Sunday, September 1, 2013

The Reward for Conformity is that Everyone Likes You Except Yourself

    I have a new math teacher, whose name I'll leave to your imagination.  He is the child of a dying race of a bygone era.  To give you some idea of what I mean, he graduated high school in the year 1974.  He must have been one of those rebellious spirits that marched, protested, and perhaps even fought.  Even now, with long silvery hair and a beard to match, the aura of intellectual power swirls about him.  As he stood before the class, towering above we mortals as a cliff stands over the sand, his every worded incited rebellion, individualism, a break from conventions.  I wished, in that moment, that he were a grandfather to me because I felt that we were as, Anne Shirley put it, "kindred spirits".  
    I hate math.  But according to this man, we do not learn math; rather, we memorize rules and regurgitate them onto paper, in the vague hopes of one day moving on to learning real math.  I could hear his disappointment in the system, how he wanted us to break away from restrictions.  "I want you guys to say to your teachers 'Hey teach! Is this math?

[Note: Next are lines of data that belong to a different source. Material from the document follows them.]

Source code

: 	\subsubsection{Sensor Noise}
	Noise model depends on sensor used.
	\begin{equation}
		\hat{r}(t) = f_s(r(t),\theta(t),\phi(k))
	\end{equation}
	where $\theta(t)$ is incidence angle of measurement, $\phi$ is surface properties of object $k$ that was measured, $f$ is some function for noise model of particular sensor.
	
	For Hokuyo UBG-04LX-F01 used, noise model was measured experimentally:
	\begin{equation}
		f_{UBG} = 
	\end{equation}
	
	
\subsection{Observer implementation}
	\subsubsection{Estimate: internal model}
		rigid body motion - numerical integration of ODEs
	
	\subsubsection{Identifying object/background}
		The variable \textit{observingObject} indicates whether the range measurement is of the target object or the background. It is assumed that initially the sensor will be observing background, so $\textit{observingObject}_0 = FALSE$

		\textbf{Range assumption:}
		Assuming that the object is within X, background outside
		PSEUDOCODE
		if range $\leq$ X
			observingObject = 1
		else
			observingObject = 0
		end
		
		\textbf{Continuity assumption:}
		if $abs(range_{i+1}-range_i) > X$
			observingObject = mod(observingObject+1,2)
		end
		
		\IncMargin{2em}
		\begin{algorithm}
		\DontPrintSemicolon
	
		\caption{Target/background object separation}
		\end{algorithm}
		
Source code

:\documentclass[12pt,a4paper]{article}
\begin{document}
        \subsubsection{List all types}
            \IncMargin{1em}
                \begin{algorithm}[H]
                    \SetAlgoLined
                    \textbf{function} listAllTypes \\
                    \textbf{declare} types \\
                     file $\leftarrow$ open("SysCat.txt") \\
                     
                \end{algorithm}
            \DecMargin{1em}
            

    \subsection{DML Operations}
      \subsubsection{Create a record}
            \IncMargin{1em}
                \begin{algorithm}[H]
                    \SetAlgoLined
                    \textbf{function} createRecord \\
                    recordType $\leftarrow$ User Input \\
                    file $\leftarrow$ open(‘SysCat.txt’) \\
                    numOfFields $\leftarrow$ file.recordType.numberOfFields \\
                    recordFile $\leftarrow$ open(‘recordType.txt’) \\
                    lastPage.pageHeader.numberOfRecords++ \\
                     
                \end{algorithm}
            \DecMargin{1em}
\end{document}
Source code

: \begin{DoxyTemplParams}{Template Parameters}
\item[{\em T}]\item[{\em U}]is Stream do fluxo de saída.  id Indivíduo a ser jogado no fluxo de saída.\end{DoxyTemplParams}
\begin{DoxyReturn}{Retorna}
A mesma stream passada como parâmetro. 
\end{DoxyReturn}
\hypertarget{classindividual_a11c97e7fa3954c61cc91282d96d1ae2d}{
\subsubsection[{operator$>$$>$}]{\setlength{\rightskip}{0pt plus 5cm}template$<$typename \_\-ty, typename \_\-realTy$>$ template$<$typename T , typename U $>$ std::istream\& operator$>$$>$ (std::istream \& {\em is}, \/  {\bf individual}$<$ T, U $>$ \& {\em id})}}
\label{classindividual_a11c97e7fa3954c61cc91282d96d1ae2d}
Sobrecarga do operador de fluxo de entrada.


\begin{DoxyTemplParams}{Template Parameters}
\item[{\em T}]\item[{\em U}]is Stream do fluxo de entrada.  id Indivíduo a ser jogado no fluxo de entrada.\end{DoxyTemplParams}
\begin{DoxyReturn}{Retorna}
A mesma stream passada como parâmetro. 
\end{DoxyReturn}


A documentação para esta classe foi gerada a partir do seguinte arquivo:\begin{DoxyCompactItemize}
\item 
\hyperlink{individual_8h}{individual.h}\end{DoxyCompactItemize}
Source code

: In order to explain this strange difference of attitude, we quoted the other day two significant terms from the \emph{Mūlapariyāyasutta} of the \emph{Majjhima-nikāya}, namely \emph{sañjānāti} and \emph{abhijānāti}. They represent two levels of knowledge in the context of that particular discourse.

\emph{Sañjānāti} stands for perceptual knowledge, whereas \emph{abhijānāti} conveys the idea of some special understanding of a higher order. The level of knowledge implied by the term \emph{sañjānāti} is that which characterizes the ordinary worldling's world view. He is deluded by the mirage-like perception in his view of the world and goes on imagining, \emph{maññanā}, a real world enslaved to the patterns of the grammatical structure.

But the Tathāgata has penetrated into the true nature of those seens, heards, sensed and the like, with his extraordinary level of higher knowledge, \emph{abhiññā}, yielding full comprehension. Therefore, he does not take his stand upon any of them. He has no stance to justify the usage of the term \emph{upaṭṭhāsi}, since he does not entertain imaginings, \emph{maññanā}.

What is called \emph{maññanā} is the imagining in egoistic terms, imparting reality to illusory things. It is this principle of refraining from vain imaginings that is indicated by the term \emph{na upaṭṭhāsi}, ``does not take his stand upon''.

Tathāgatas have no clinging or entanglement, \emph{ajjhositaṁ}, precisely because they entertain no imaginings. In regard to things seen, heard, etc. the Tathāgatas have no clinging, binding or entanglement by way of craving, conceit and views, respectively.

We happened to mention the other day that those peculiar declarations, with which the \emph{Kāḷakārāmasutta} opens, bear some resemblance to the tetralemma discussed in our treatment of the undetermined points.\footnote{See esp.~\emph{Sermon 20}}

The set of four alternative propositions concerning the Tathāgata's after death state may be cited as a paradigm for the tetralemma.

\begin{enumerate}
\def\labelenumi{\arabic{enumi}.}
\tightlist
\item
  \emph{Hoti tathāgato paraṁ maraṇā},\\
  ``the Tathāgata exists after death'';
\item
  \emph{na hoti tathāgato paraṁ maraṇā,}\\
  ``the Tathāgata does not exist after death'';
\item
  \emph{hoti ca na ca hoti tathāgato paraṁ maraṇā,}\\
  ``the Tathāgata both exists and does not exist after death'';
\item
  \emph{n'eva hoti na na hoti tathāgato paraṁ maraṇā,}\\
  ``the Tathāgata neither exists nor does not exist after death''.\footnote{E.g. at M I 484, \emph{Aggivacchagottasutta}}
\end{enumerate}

When are we really gonna do math?'".  There is an eloquence in the roughness of his manner, and an elegance in the single-mindedness of his denunciation of what  can only be "the man". 
    Why have I not met another person like this?  A person that tells stories about halcyon days, a person that politely begs us to "please forgive his French," when he curses in front of us, a person whose watery blue eyes are mournful beneath black rimmed spectacles.  It is easy to envision him as a friend to Robert Plant, whom I have romanticized many times over (note: friends, stop misusing the word "romanticize").  This is no example of the idealized, perfect human, yet this is also no example of the product of complacency and mental stasis.  
     Nowhere shy of 6'5", lanky, and rather stoop-shouldered, he is at once an old man and an immortal man.  Immortal, I imagine, because his life had meaning; he was his own man, and fought to prove it.  He could have been stationed in Vietnam, had he enlisted as soon as he left high school.  He speaks with the authority of a person that has seen horror, and has learned to appreciate beauty.  He speaks of his travels and the books he has read, the things a lifetime of questioning has taught him.  
     On the surface, there is nothing remarkable about him.  A little too loud, a little too emphatic, yes, but nothing anyone else thought out of the ordinary.  But he is what I wish to be.  I want to be freed of the constraints of society, the way a man such as him must be.  I want to see the world through eyes none other than my own, and accept the horrors of a technologically changing world without swallowing the sugar-coating. 

“It`s not how old you are, it`s how you are old.”